§ **GOAL**
Gather every line in the records below that contains the string "exitDy" and copy each one in full.

§ **PROVIDED MATERIAL**
>>>

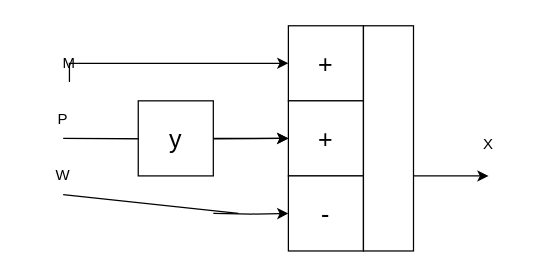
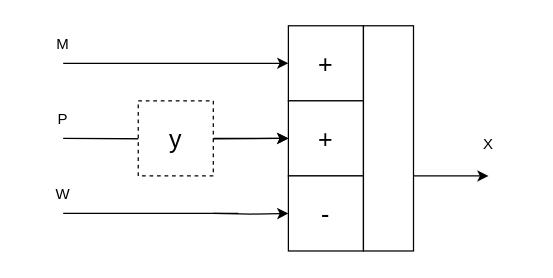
  <mxCell id="0" />
  <mxCell id="1" parent="0" />
  <mxCell id="2" value="&lt;font style=&quot;font-size: 20px;&quot;&gt;+&lt;/font&gt;" style="rounded=0;whiteSpace=wrap;html=1;" parent="1" vertex="1"><mxGeometry x="230" y="20" width="60" height="60" as="geometry" /></mxCell>
  <mxCell id="3" value="&lt;span style=&quot;font-size: 20px;&quot;&gt;+&lt;/span&gt;" style="rounded=0;whiteSpace=wrap;html=1;" parent="1" vertex="1"><mxGeometry x="230" y="80" width="60" height="60" as="geometry" /></mxCell>
  <mxCell id="4" value="&lt;span style=&quot;font-size: 20px;&quot;&gt;-&lt;/span&gt;" style="rounded=0;whiteSpace=wrap;html=1;" parent="1" vertex="1"><mxGeometry x="230" y="140" width="60" height="60" as="geometry" /></mxCell>
  <mxCell id="5" value="" style="rounded=0;whiteSpace=wrap;html=1;" parent="1" vertex="1"><mxGeometry x="290" y="20" width="40" height="180" as="geometry" /></mxCell>
  <mxCell id="6" style="edgeStyle=orthogonalEdgeStyle;rounded=0;orthogonalLoop=1;jettySize=auto;html=1;entryX=0;entryY=0.5;entryDx=0;entryDy=0;exitX=0.5;exitY=1;exitDx=0;exitDy=0;" parent="1" source="10" target="2" edge="1"><mxGeometry relative="1" as="geometry"><mxPoint x="170" y="50" as="sourcePoint" /><Array as="points"><mxPoint x="100" y="50" /><mxPoint x="100" y="50" /></Array></mxGeometry></mxCell>
  <mxCell id="7" style="edgeStyle=orthogonalEdgeStyle;rounded=0;orthogonalLoop=1;jettySize=auto;html=1;" parent="1" target="3" edge="1" source="16"><mxGeometry relative="1" as="geometry"><mxPoint x="50" y="110" as="sourcePoint" /></mxGeometry></mxCell>
  <mxCell id="8" style="edgeStyle=orthogonalEdgeStyle;rounded=0;orthogonalLoop=1;jettySize=auto;html=1;" parent="1" target="4" edge="1"><mxGeometry relative="1" as="geometry"><mxPoint x="170" y="170" as="sourcePoint" /></mxGeometry></mxCell>
  <mxCell id="9" value="" style="endArrow=none;html=1;rounded=0;exitX=0.5;exitY=1;exitDx=0;exitDy=0;" parent="1" edge="1" source="12"><mxGeometry width="50" height="50" relative="1" as="geometry"><mxPoint x="30" y="169.5" as="sourcePoint" /><mxPoint x="190" y="170" as="targetPoint" /></mxGeometry></mxCell>
- <mxCell id="10" value="M" style="text;html=1;align=center;verticalAlign=middle;whiteSpace=wrap;rounded=0;" parent="1" vertex="1"><mxGeometry x="25" y="35" width="60" height="30" as="geometry" /></mxCell>
+ <mxCell id="10" value="M" style="text;html=1;align=center;verticalAlign=middle;whiteSpace=wrap;rounded=0;" parent="1" vertex="1"><mxGeometry x="20" y="20" width="60" height="30" as="geometry" /></mxCell>
  <mxCell id="11" value="P" style="text;html=1;align=center;verticalAlign=middle;whiteSpace=wrap;rounded=0;" parent="1" vertex="1"><mxGeometry x="20" y="80" width="60" height="30" as="geometry" /></mxCell>
- <mxCell id="12" value="W" style="text;html=1;align=center;verticalAlign=middle;whiteSpace=wrap;rounded=0;" parent="1" vertex="1"><mxGeometry x="20" y="125" width="60" height="30" as="geometry" /></mxCell>
+ <mxCell id="12" value="W" style="text;html=1;align=center;verticalAlign=middle;whiteSpace=wrap;rounded=0;" parent="1" vertex="1"><mxGeometry x="20" y="140" width="60" height="30" as="geometry" /></mxCell>
  <mxCell id="13" style="edgeStyle=orthogonalEdgeStyle;rounded=0;orthogonalLoop=1;jettySize=auto;html=1;entryX=0;entryY=0.5;entryDx=0;entryDy=0;" parent="1" edge="1"><mxGeometry relative="1" as="geometry"><mxPoint x="330" y="140" as="sourcePoint" /><mxPoint x="390" y="140" as="targetPoint" /></mxGeometry></mxCell>
  <mxCell id="14" value="X" style="text;html=1;align=center;verticalAlign=middle;whiteSpace=wrap;rounded=0;" parent="1" vertex="1"><mxGeometry x="360" y="100" width="60" height="30" as="geometry" /></mxCell>
  <mxCell id="15" value="" style="edgeStyle=orthogonalEdgeStyle;rounded=0;orthogonalLoop=1;jettySize=auto;html=1;entryX=0;entryY=0.5;entryDx=0;entryDy=0;" edge="1" parent="1" target="3"><mxGeometry relative="1" as="geometry"><mxPoint x="50" y="110" as="sourcePoint" /><mxPoint x="230" y="110" as="targetPoint" /></mxGeometry></mxCell>
- <mxCell id="16" value="&lt;span style=&quot;font-size: 20px;&quot;&gt;y&lt;/span&gt;" style="rounded=0;whiteSpace=wrap;html=1;" vertex="1" parent="1"><mxGeometry x="110" y="80" width="60" height="60" as="geometry" /></mxCell>
+ <mxCell id="16" value="&lt;span style=&quot;font-size: 20px;&quot;&gt;y&lt;/span&gt;" style="rounded=0;whiteSpace=wrap;html=1;dashed=1;" vertex="1" parent="1"><mxGeometry x="110" y="80" width="60" height="60" as="geometry" /></mxCell>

<<<

§ **WRITTEN REPLY**
  <mxCell id="6" style="edgeStyle=orthogonalEdgeStyle;rounded=0;orthogonalLoop=1;jettySize=auto;html=1;entryX=0;entryY=0.5;entryDx=0;entryDy=0;exitX=0.5;exitY=1;exitDx=0;exitDy=0;" parent="1" source="10" target="2" edge="1"><mxGeometry relative="1" as="geometry"><mxPoint x="170" y="50" as="sourcePoint" /><Array as="points"><mxPoint x="100" y="50" /><mxPoint x="100" y="50" /></Array></mxGeometry></mxCell>
  <mxCell id="9" value="" style="endArrow=none;html=1;rounded=0;exitX=0.5;exitY=1;exitDx=0;exitDy=0;" parent="1" edge="1" source="12"><mxGeometry width="50" height="50" relative="1" as="geometry"><mxPoint x="30" y="169.5" as="sourcePoint" /><mxPoint x="190" y="170" as="targetPoint" /></mxGeometry></mxCell>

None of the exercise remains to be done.